» **Page text**
---------------

But only paranoiacs would assume

that such a curious redundancy constitutes

a one-man gynocidal movement.

I also add in various
J'accuses
against A. Alvarez, George Steiner, and Robert Lowell, who, along with other “critical necrophiles,” have gone to some lengths to protect Hughes after her death, writing about his talent but her instability. In a sense, this poem of mine will have an effect similar to that of “Goodbye to All That” regarding the Left—but this time in terms of the literary establishment.

I seem not to worry about crossing a bridge until I get to it and am ready to burn it behind me.

Random House goes with the revised version of the poem, so the book finally is published in 1972. The
Feminist Art Journal
promptly prints both the original
and
the revised versions of “Arraignment,” plus an essay of mine exposing the entire censorship process. To everyone's shock,
Monster
takes off: it
sells
, fast and well. Thirty thousand hardcover copies in the first six months alone is unheard of for any book of poems, much less for a first book by a young poet. What no one, including me, has anticipated is the size and hunger of the new female readership.

---------------

» **Record excerpts**
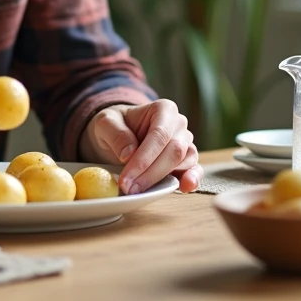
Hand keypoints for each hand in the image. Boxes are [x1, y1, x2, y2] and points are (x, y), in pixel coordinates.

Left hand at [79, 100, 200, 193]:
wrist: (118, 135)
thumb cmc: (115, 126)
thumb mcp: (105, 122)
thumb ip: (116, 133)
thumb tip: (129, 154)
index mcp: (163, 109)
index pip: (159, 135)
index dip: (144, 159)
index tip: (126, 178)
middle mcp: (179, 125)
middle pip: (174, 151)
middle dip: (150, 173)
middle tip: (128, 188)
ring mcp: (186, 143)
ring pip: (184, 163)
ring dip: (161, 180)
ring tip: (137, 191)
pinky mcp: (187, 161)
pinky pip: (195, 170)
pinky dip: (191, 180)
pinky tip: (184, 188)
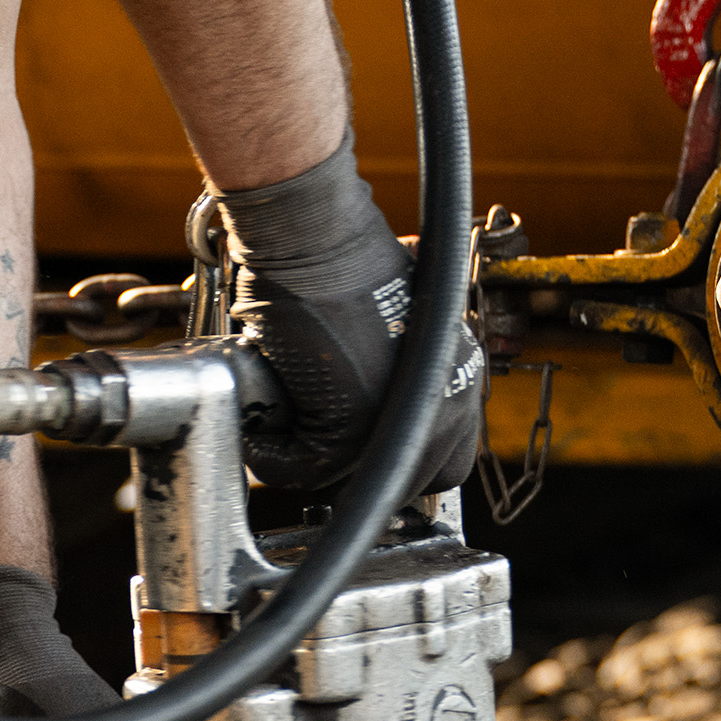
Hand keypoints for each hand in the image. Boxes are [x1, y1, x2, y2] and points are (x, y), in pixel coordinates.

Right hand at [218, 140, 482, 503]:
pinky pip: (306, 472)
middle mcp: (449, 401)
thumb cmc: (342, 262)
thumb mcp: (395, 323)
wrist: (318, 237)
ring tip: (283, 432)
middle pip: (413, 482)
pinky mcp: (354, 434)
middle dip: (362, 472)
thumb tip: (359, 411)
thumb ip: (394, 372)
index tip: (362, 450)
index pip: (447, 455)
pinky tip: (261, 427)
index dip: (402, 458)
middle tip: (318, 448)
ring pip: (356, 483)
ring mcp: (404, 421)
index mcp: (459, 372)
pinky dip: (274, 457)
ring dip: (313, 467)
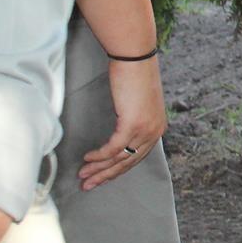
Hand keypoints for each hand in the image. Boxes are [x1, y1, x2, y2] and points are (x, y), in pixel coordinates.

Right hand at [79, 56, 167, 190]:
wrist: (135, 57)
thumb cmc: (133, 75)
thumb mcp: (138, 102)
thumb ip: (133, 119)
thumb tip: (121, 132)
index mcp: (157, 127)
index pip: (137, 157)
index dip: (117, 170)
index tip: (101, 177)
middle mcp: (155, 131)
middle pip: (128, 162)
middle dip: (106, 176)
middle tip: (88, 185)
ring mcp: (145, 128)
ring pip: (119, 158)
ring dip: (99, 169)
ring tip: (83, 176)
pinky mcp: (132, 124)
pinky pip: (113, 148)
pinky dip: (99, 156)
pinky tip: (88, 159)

---------------

» **Exercise goal**
Set down, word for word, everything in the passage about the poem "Arraignment" from "a one-man gynocidal" down to "it behind me.".

» **Answer to this task**
a one-man gynocidal movement.

I also add in various
J'accuses
against A. Alvarez, George Steiner, and Robert Lowell, who, along with other “critical necrophiles,” have gone to some lengths to protect Hughes after her death, writing about his talent but her instability. In a sense, this poem of mine will have an effect similar to that of “Goodbye to All That” regarding the Left—but this time in terms of the literary establishment.

I seem not to worry about crossing a bridge until I get to it and am ready to burn it behind me.